Although the plan includes both sexes, as any man with the slightest bit of common sense would tell you, asking a woman her weight is like going into her pocketbook, it is sacred and the consequences could cost you a week on the couch. There are certain things a smart man just does not do and this certainly falls into “the proceed at your own risk category.”
Rhode Island-based CVS Caremark, which has 200,000 employees, told all workers who use the company insurance plan to have a doctor determine their weight, height, body fat, blood pressure and glucose and fasting lipid levels by the May deadline or face $50 a month more for medical coverage. The company calls the program a voluntary one, but at the cost of $600.00 a year for those who opt out, that does not exactly define the spirit of the word “voluntary”, especially when you consider the pay rate is typically at or slightly above minimum wage.
“This is an incredibly coercive and invasive thing to ask employees to do,” said Patient Privacy Rights founder Dr. Deborah Peel, adding that mounting health care costs have made these policies increasingly common.
“Rising health care costs are killing the economy, and businesses are terrified,” Peel added. “Now, we’re all in this terrible situation where employers are desperate to get rid of workers who have costly health conditions, like obesity and diabetes.”
Although CVS will be a good sport and foot the bill for the checkup, the company puts its own spin on it by calling it a health screening and wellness review so employees can monitor their health and progress depending on the results. However, workers must sign a form that the screening is a voluntary one.

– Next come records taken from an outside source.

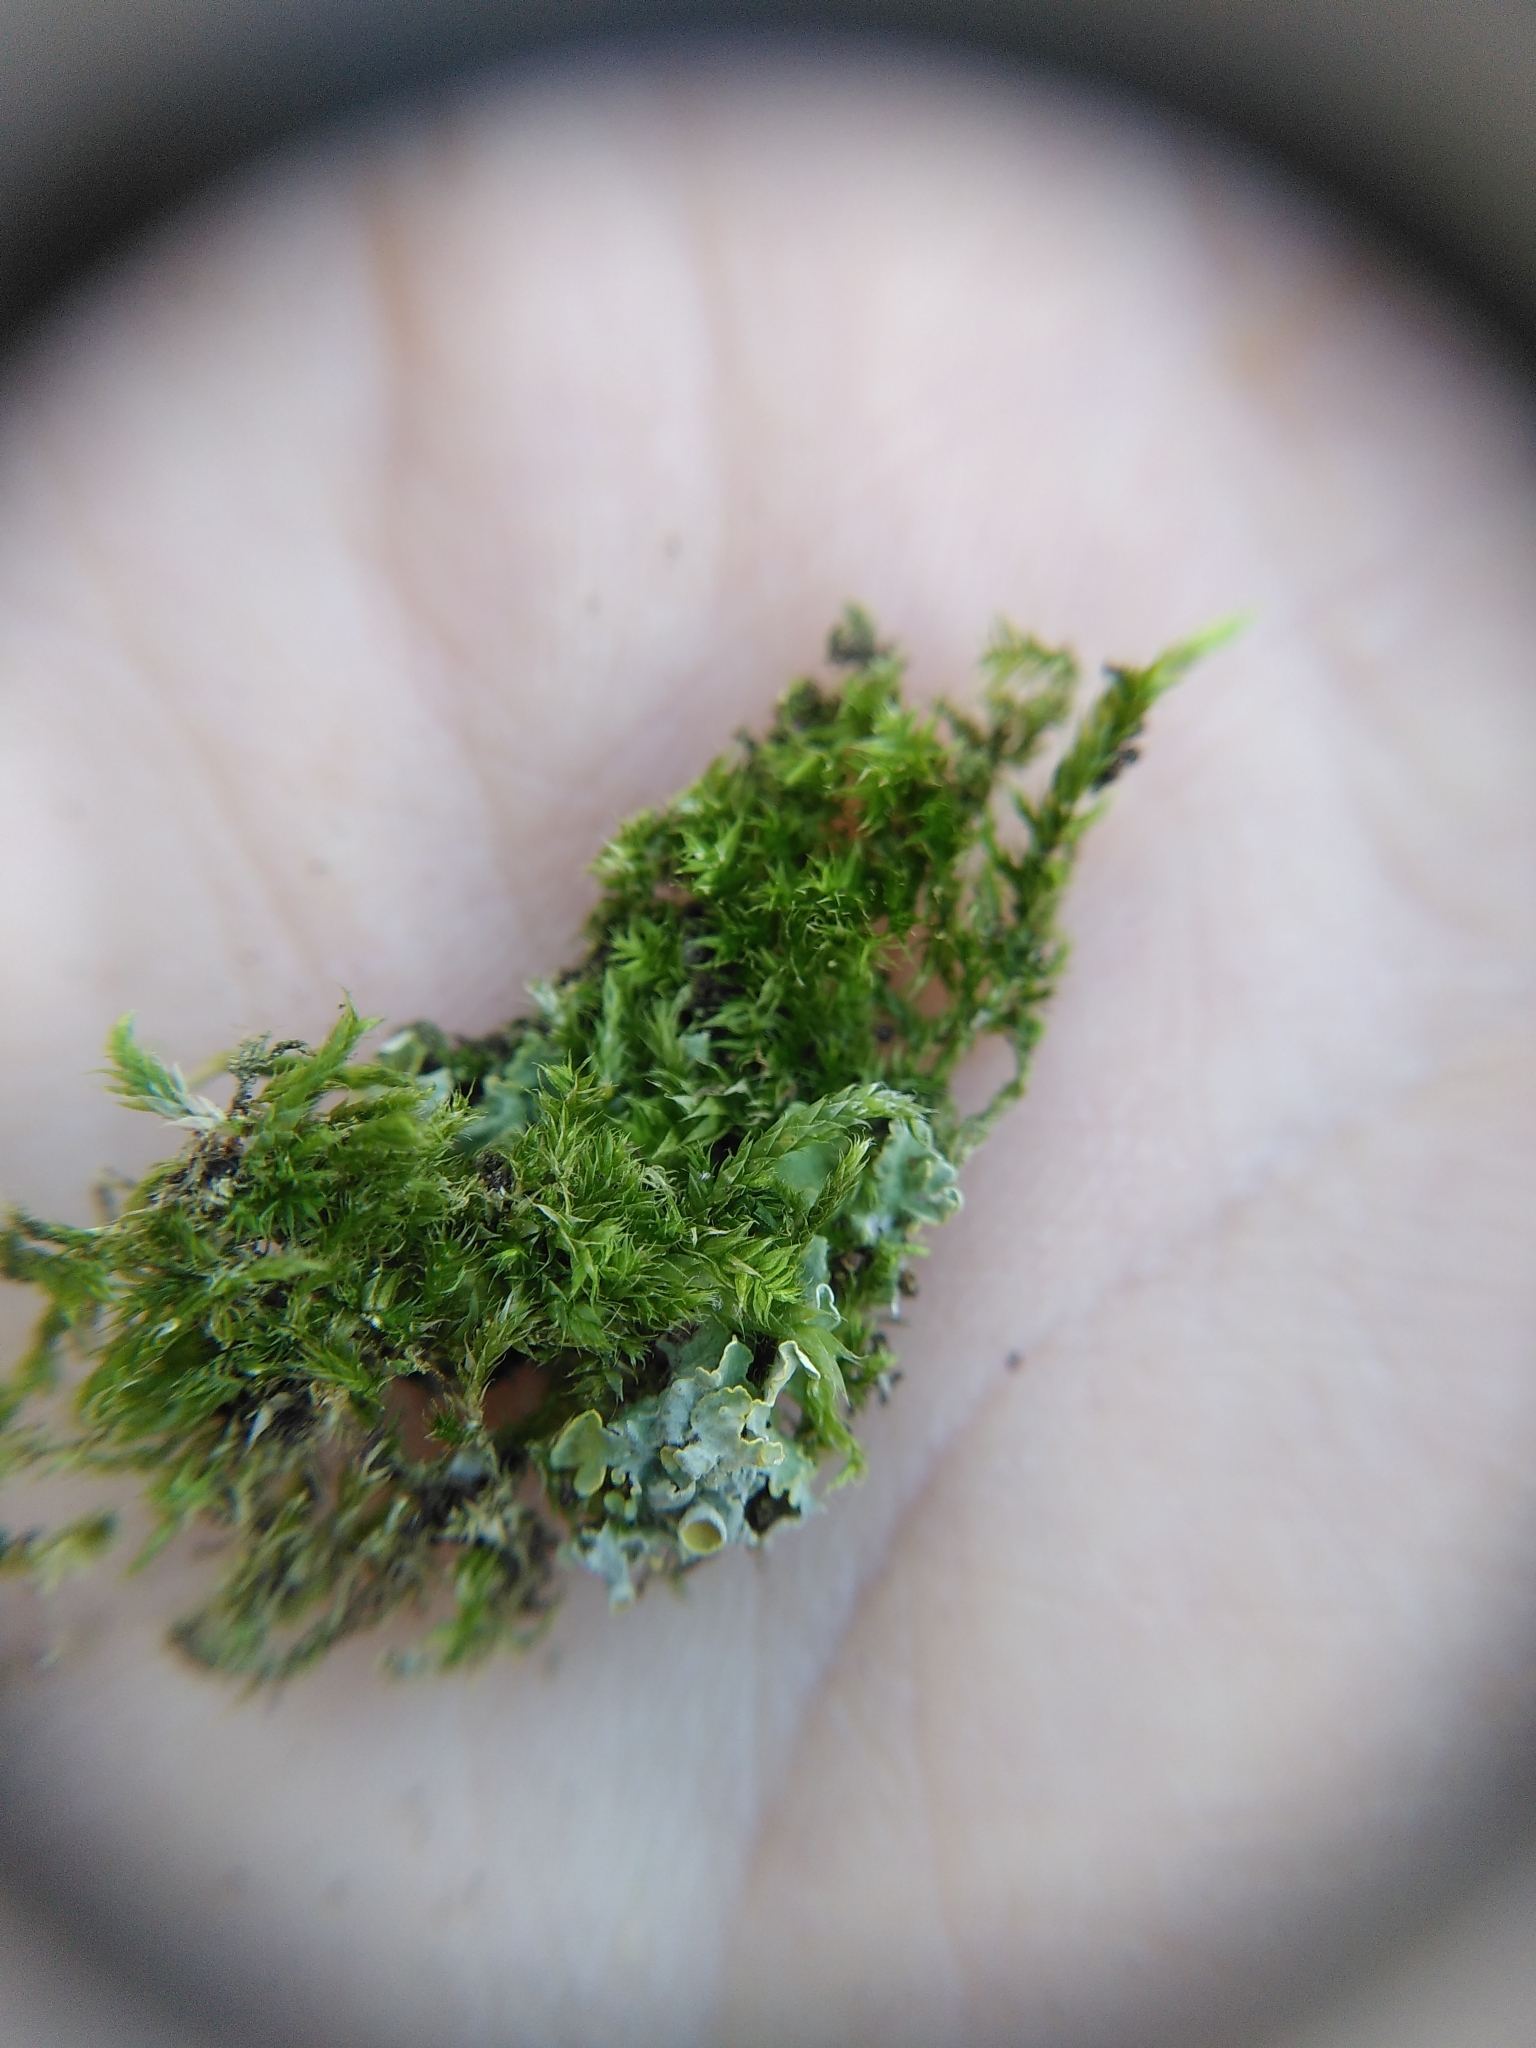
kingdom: Plantae
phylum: Bryophyta
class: Bryopsida
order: Hypnales
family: Hypnaceae
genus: Hypnum
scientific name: Hypnum cupressiforme
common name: Cypress-leaved plait-moss
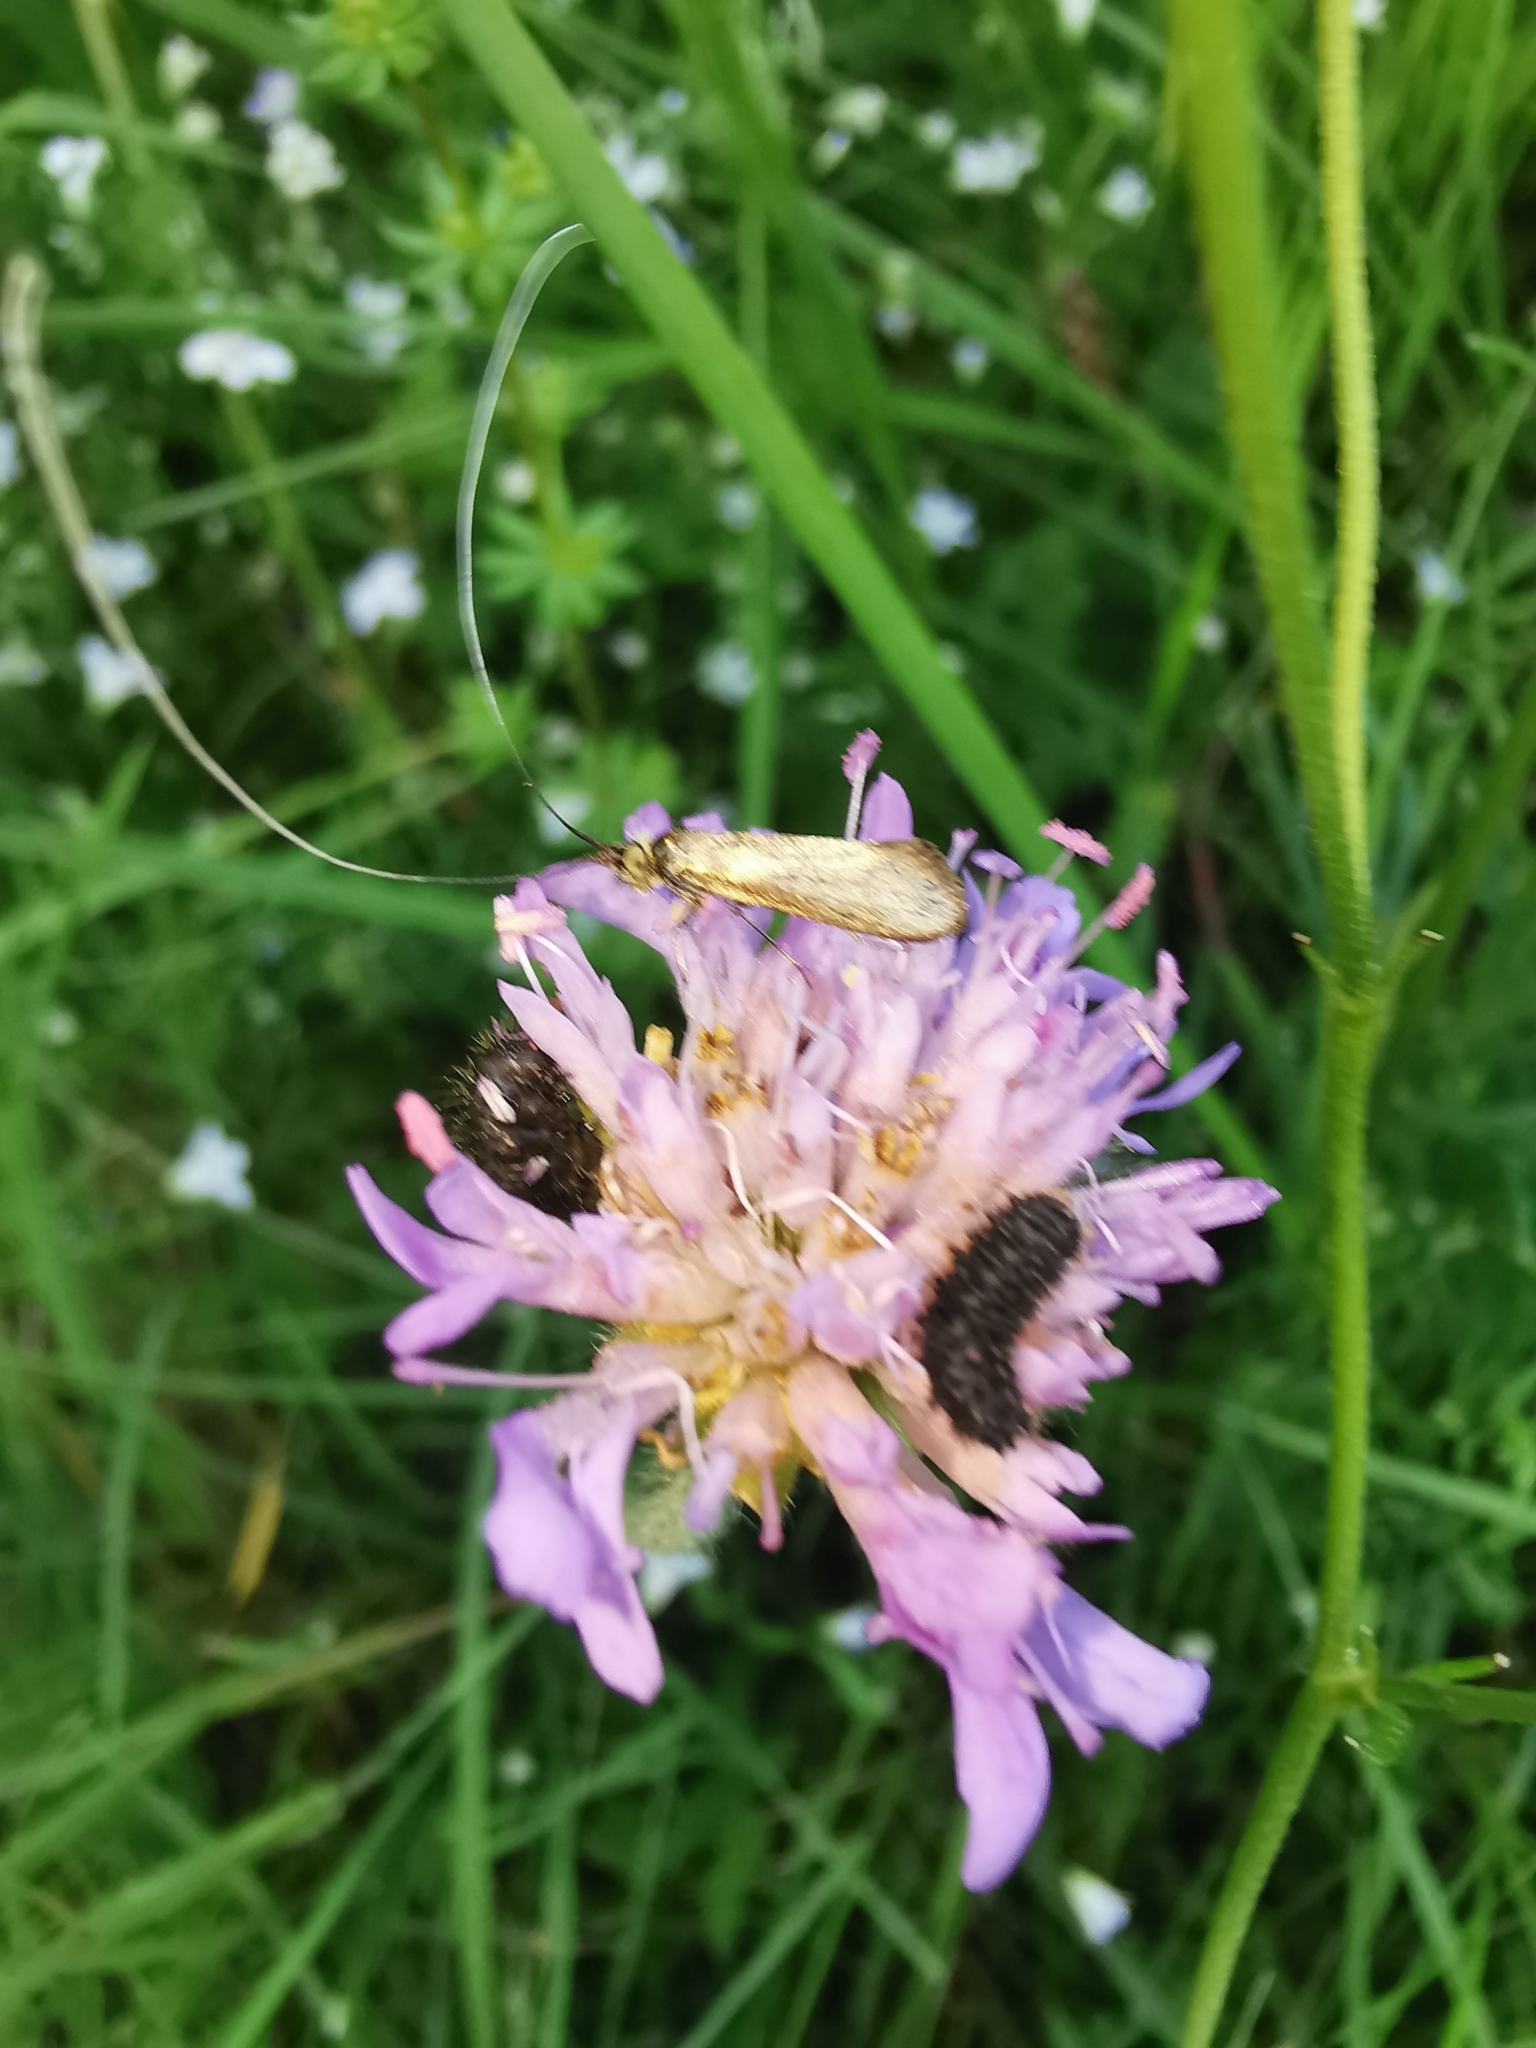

CVS try’s to defend the policy; Spokesman Michael D’Angelis stated that “our benefits program is evolving to help our colleagues take more responsibility for improving their health and managing health-associated costs.”
“All personal health data is kept private by our wellness program’s third party administrator and is never shared with CVS Caremark,” D’Angelis said.
I guess the company’s concern is one sided though, is it’s thoughtfulness in helping employees to stay healthy too benefit the employee or is it a way to weed out potential unhealthy ones.
Think about it, on one side of the store they fill prescriptions and sell products to keep you healthy. The other side of the store it is full of unhealthy snacks, shelves full of Russell Stover and Whitman chocolates. A cooler full of energy drinks and behind the register, you can buy your carton of cigarettes.
I guess that’s how you make sure your customers will be back to fill that prescription, call it job security.